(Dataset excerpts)
*** Begin section ***

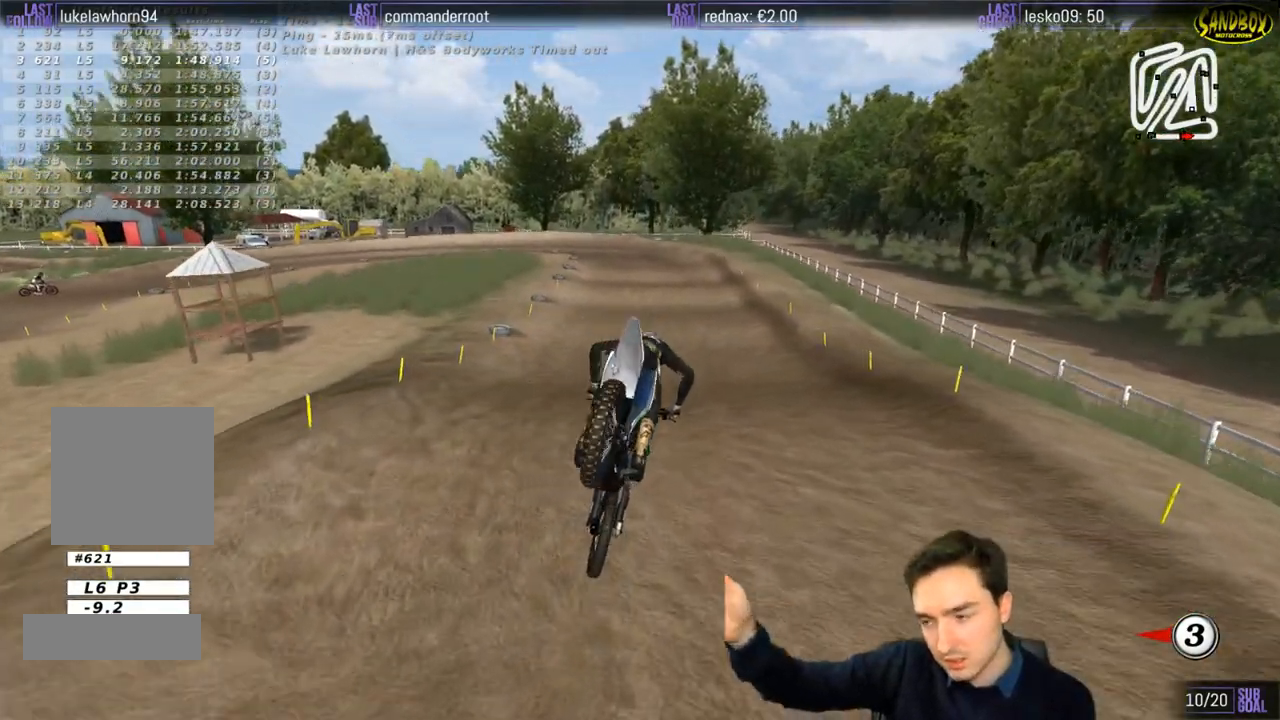
{"buttons": [], "left_stick": "center", "right_stick": "center", "events": []}
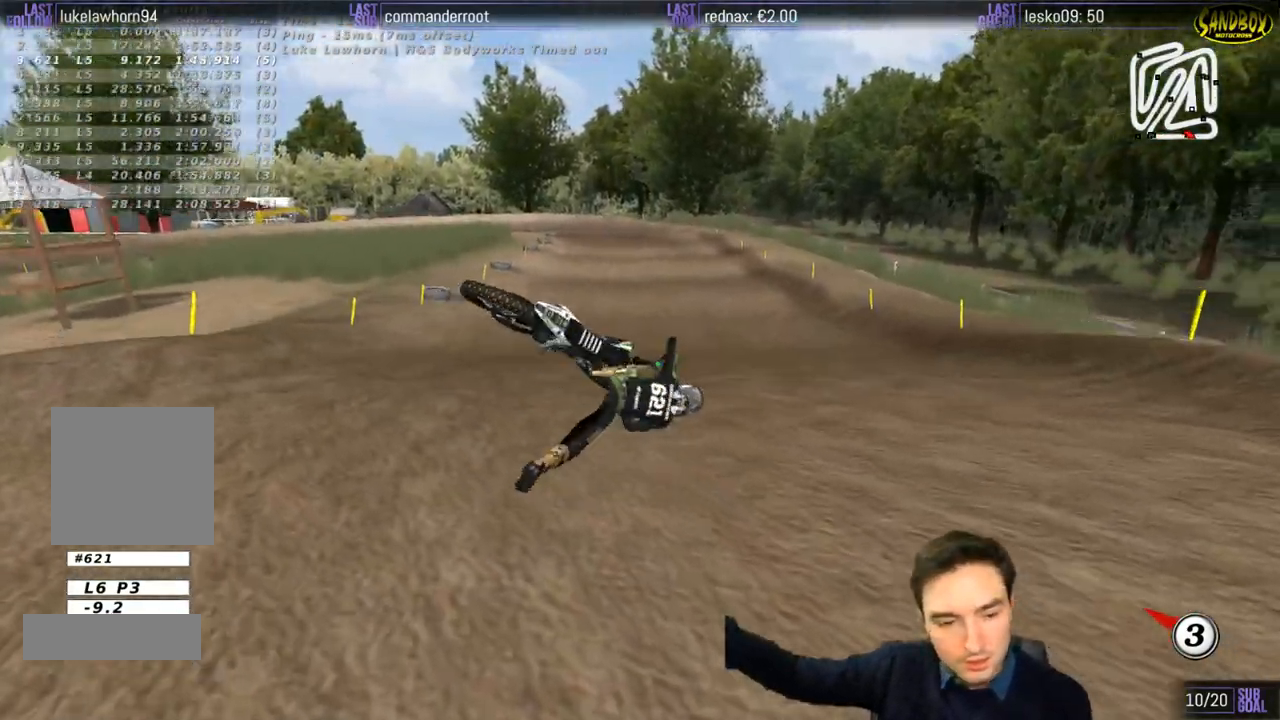
{"buttons": [], "left_stick": "center", "right_stick": "center", "events": []}
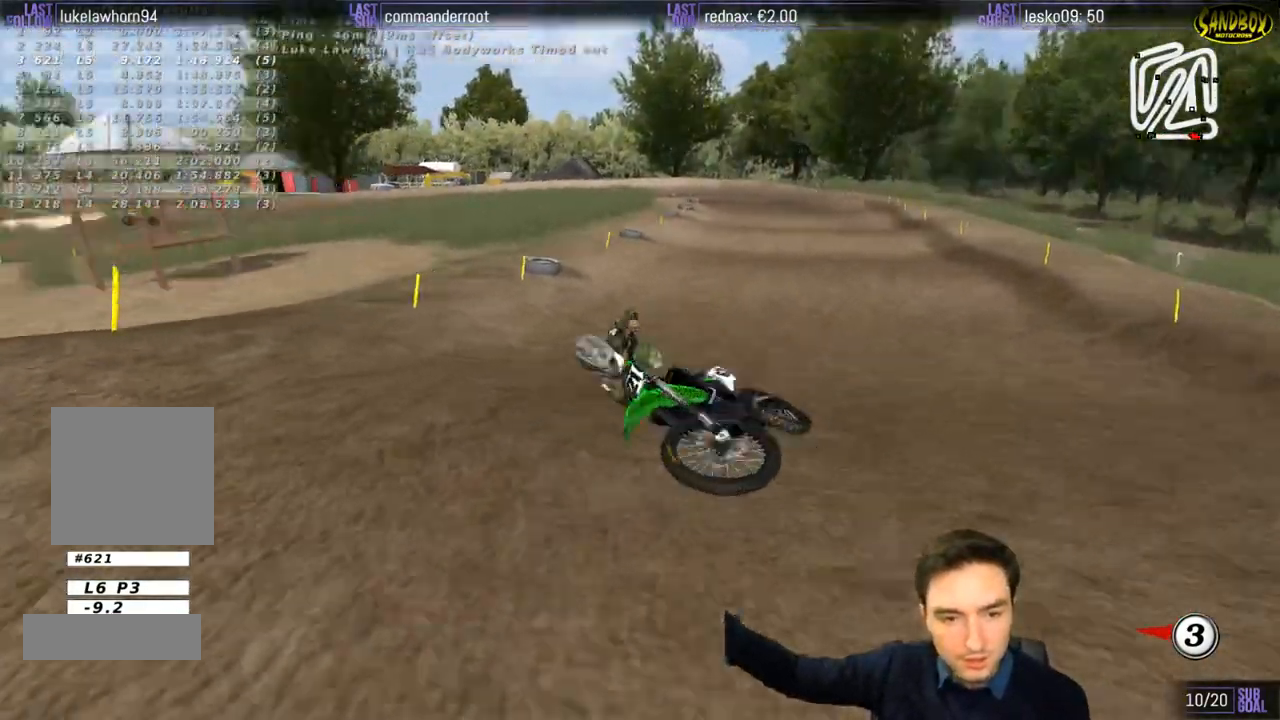
{"buttons": [], "left_stick": "down-left", "right_stick": "center", "events": [[100, "left_stick", "down-left"]]}
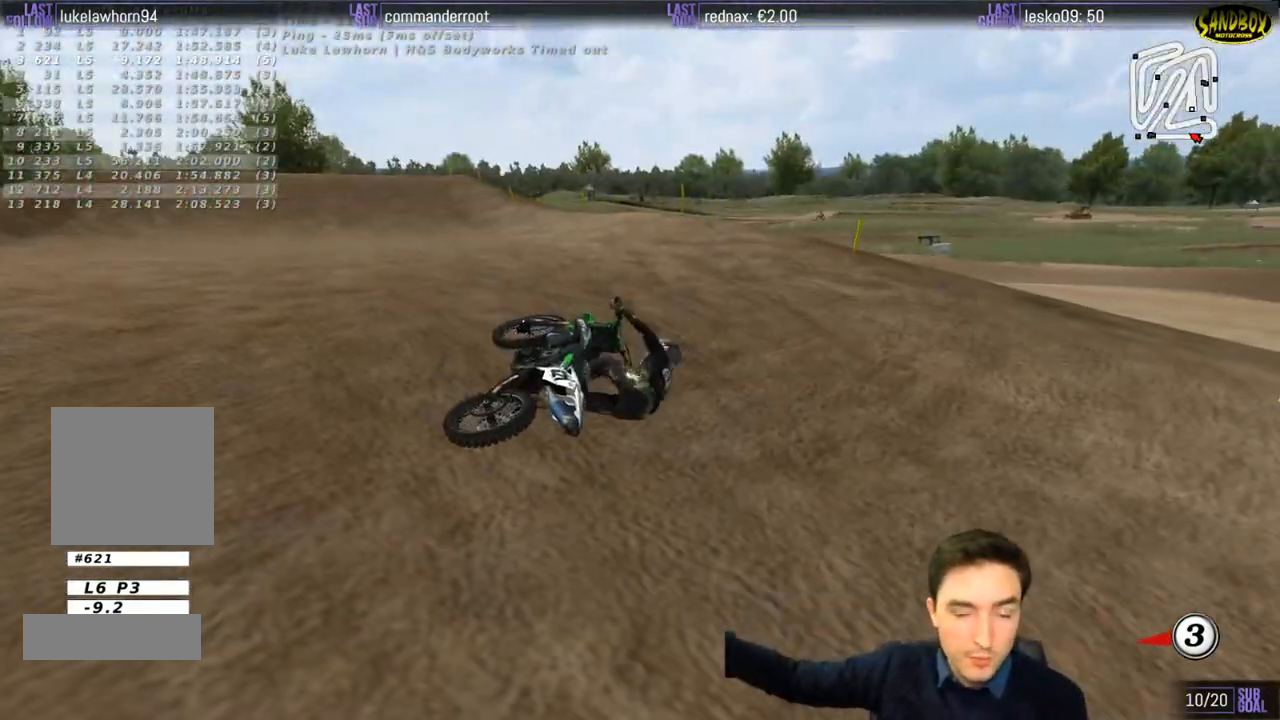
{"buttons": [], "left_stick": "down-left", "right_stick": "center", "events": [[33, "left_stick", "left"], [167, "left_stick", "down-left"]]}
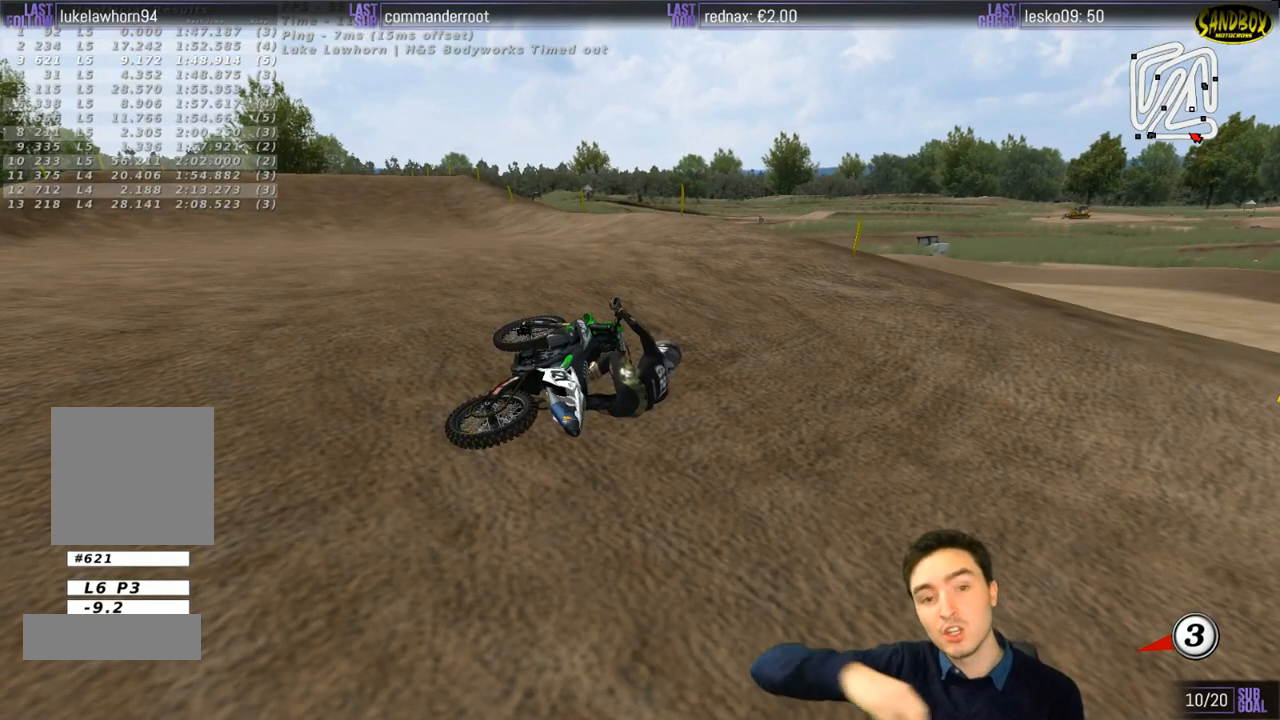
{"buttons": [], "left_stick": "center", "right_stick": "center", "events": [[133, "left_stick", "center"]]}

*** End section ***

Only the records, copied exactly and free of pictures, belong in the answer.

» EXERCISE OUTPUT
{"buttons": [], "left_stick": "center", "right_stick": "center", "events": []}
{"buttons": [], "left_stick": "center", "right_stick": "center", "events": []}
{"buttons": [], "left_stick": "down-left", "right_stick": "center", "events": [[100, "left_stick", "down-left"]]}
{"buttons": [], "left_stick": "down-left", "right_stick": "center", "events": [[33, "left_stick", "left"], [167, "left_stick", "down-left"]]}
{"buttons": [], "left_stick": "center", "right_stick": "center", "events": [[133, "left_stick", "center"]]}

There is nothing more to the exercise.